Jesus goes into the home of a Roman centurion, a pagan, a Gentile, and this Gentile also recognizes God in Jesus. He recognizes God when Jesus heals, raises up his young daughter, brings her to life. The centurion has now seen God in Jesus.


So Jesus reaches out to others beyond the chosen people, the elect. Now we who are the disciples of Jesus, not so that we can be saved, but so that we, this community of disciples, now becomes like the city of Jerusalem, the place where God dwells. The place where God is to be a light to the world. That is what the community of disciples is called to be so that all people can recognize God, see God present in our world and our history. God has come into the human race for all peoples, and God's light is to shine especially among those who have chosen to follow Jesus, to be his disciples. That's our church, that's who we are.


I have two examples of how the church is to be a light to all the nations. One is the church, and one of the dioceses of California, where they have just built a magnificent new cathedral and they call it "The Cathedral of Christ the Light," and it dominates a part of that city so that everyone can see it. It's a beautiful structure and at night when it's lighted from within, it becomes a light to the whole area. But it's a building. It symbolizes wealth and power dominating over the city, and I think fails to really communicate the message that God is a shepherd, reaching out, serving, ministering to everyone in Jesus in our midst.

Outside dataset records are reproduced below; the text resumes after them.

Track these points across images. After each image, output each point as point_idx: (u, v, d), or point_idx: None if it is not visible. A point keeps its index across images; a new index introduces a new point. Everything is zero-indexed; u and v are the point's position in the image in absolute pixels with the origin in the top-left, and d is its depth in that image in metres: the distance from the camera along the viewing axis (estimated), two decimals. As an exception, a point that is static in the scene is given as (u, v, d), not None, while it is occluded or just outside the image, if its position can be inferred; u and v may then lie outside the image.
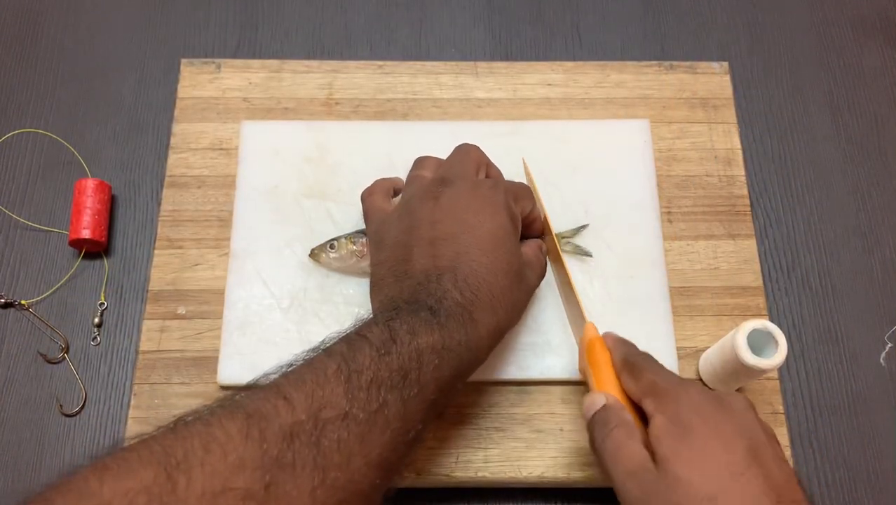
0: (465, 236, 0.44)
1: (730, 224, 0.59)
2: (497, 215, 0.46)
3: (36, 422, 0.55)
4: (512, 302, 0.45)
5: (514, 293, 0.45)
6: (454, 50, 0.69)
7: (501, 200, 0.46)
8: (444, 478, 0.51)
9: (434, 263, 0.43)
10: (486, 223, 0.45)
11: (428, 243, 0.44)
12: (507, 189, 0.48)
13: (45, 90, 0.66)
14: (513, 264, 0.45)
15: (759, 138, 0.66)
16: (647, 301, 0.55)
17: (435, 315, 0.40)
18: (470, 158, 0.50)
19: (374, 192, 0.53)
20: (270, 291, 0.55)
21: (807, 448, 0.55)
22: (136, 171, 0.63)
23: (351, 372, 0.36)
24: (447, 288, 0.42)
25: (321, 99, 0.63)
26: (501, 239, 0.45)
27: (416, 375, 0.38)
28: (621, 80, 0.64)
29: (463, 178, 0.48)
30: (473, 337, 0.41)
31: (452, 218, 0.45)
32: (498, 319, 0.43)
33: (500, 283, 0.44)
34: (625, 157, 0.60)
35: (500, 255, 0.44)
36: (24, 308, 0.58)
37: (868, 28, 0.71)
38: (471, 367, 0.43)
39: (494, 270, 0.43)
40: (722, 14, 0.71)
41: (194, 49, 0.68)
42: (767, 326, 0.47)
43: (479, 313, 0.42)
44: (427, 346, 0.39)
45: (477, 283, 0.42)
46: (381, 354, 0.37)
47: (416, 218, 0.46)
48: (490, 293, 0.43)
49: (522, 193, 0.50)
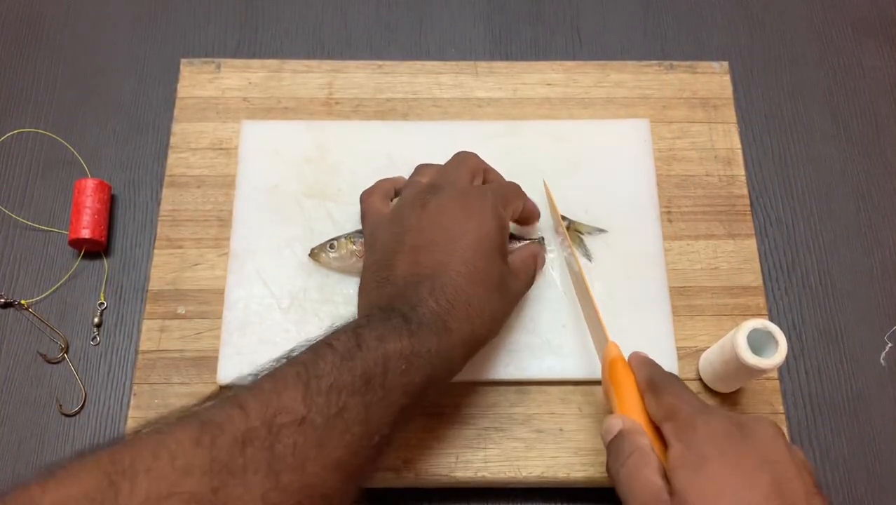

The other example is what happened in El Salvador under Archbishop Romero. The cathedral in that archdiocese was not in ruins, but was certainly in need of much repair, and people were pressing the archbishop to spend resources to repair it. The archbishop said, "No. Those resources must be for the poor. A cathedral isn't where God lives. It's the people where God is present and where God can become the light."


So instead of using resources to put up a building that might show wealth, power and prestige, the archbishop chose to use the resources of the diocese, opening up the seminary, where those who had been driven from their homes and villages because of the civil war could come and find a place to stay, and find the resources they needed to live.

The archbishop continued to preach to the people, "We must be one with the poor and the oppressed," and took the side of the poor. To me, that is a church becoming a light to the nations, to all, and that's what we're called to be. As disciples of Jesus, we should be a church that is filled with the love of Jesus that becomes a light to reach out to the poor, the oppressed, wherever they are -- in our own midst, in other parts of the world where there is so much violence, killing, hatred and oppression. Our church must be this light, to reach out.


And that of course means to this diocese, every diocese, every local church, God is to be present, and God is present, through we have to make that presence manifest and clear, become a real light. Of course that isn't just "the Church," it's you and it's me-that's who it is. We are the church, the individuals, so we bring this down to ourselves. Each of us is the place where God dwells and we must be a light to our brothers and sisters, to our immediate family, to our community, our neighborhood, to our city, to our nation, to our world.

In whatever small way we can, each of us has to be that light so that our whole church becomes a light to all the nations so that message of Jesus can finally be heard, and that message can bring what we all desire, what Isaiah proclaimed so beautifully in his message in our first lesson today, how "the glory of God rises in our midst. Nations come to our light, to the brightness of our dawn. This sight will make all of us radiant, our hearts throbbing when full, all peoples singing in praise of God. That's the promise, that's what can happen when you and I become the light we are called to be and when our church once more really is a light to the nations.